Data excerpts:
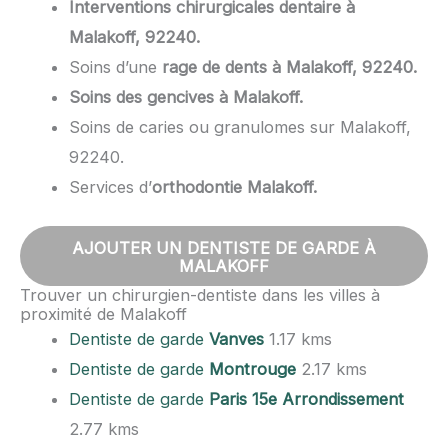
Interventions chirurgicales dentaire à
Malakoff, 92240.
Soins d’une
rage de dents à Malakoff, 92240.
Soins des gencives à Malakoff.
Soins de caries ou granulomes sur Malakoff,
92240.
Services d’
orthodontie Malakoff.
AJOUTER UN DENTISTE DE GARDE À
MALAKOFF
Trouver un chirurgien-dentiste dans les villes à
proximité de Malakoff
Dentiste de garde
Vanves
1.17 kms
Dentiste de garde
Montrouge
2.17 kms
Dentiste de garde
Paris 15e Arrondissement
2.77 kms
==
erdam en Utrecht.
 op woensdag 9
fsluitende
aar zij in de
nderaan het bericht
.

» **What needs to be done**
Go through the lines above and count those that include "Soins"; give the total and nothing more.

» **Output for this exercise**
3